F5 OpenShift Origin Container Integration


Red Hat’s OpenShift Origin is a containerized application platform with a native Kubernetes integration. The F5 Kubernetes BIG-IP Controller enables use of a BIG-IP device as an edge load balancer, proxying traffic from outside networks to pods inside an OpenShift cluster. OpenShift Origin uses a pod network defined by the OpenShift SDN.

The F5 Kubernetes Integration doc provides an overview of how the F5 Kubernetes BIG-IP Controller works with Kubernetes. Because OpenShift has a native Kubernetes integration, the F5 Kubernetes BIG-IP Controller works the same in both environments. The F5 Kubernetes BIG-IP Controller does have a few OpenShift-specific prerequisites, noted below.

OpenShift Prerequisites

The prerequisites below are in addition to the F5 Kubernetes Integration’s general prerequisites.

  1. The F5 Kubernetes BIG-IP Controller needs an OpenShift user account with permission to access nodes, endpoints, services, and configmaps. Add the verbs and resources shown below to your Authorization Policy:
    1. [get list watch] [nodes endpoints services namespaces]
    2. [get list update watch] [configmaps]
  2. You’ll need to use the OpenShift Origin CLI, in addition to kubectl, to execute OpenShift-specific commands.
  3. To integrate your BIG-IP device into an OpenShift cluster, you’ll need to assign an OpenShift overlay address to the BIG-IP device.

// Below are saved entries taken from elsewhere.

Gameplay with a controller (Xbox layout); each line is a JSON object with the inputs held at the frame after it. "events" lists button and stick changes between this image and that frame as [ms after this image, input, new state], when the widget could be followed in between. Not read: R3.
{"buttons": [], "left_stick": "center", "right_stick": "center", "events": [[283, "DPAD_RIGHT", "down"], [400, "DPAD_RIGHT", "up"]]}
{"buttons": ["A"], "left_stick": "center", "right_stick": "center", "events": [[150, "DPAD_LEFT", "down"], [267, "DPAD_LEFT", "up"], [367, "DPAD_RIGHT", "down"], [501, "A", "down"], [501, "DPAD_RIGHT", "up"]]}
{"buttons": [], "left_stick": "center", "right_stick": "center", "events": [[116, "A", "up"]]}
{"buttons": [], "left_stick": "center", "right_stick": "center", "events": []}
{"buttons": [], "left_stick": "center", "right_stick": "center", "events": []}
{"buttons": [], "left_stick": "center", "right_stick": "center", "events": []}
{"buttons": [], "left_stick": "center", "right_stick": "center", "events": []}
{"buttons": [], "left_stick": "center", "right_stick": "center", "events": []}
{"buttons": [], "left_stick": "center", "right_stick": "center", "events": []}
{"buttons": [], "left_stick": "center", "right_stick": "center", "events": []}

Once you’ve added the BIG-IP device to the OpenShift overlay network, it will have access to all pods in the cluster. You can then use the k8s-bigip-ctlr the same as you would in Kubernetes.

OpenShift Origin Node Health

In OpenShift clusters, the Kubernetes NodeList records status for all nodes registered with the master.

When the F5 Kubernetes BIG-IP Controller runs with pool-member-type set to cluster – which integrates the BIG-IP device into the OpenShift cluster network – it watches the NodeList in OpenShift’s underlying Kubernetes API server. The F5 Kubernetes BIG-IP Controller creates/updates FDB (Forwarding DataBase) entries according to the NodeList. This ensures the k8s-bigip-ctlr only makes VXLAN requests to reported nodes.

As a function of the BIG-IP VXLAN, the BIG-IP device only communicates with healthy cluster nodes. The BIG-IP device does not attempt to route traffic to an unresponsive node, even if the node remains in the NodeList.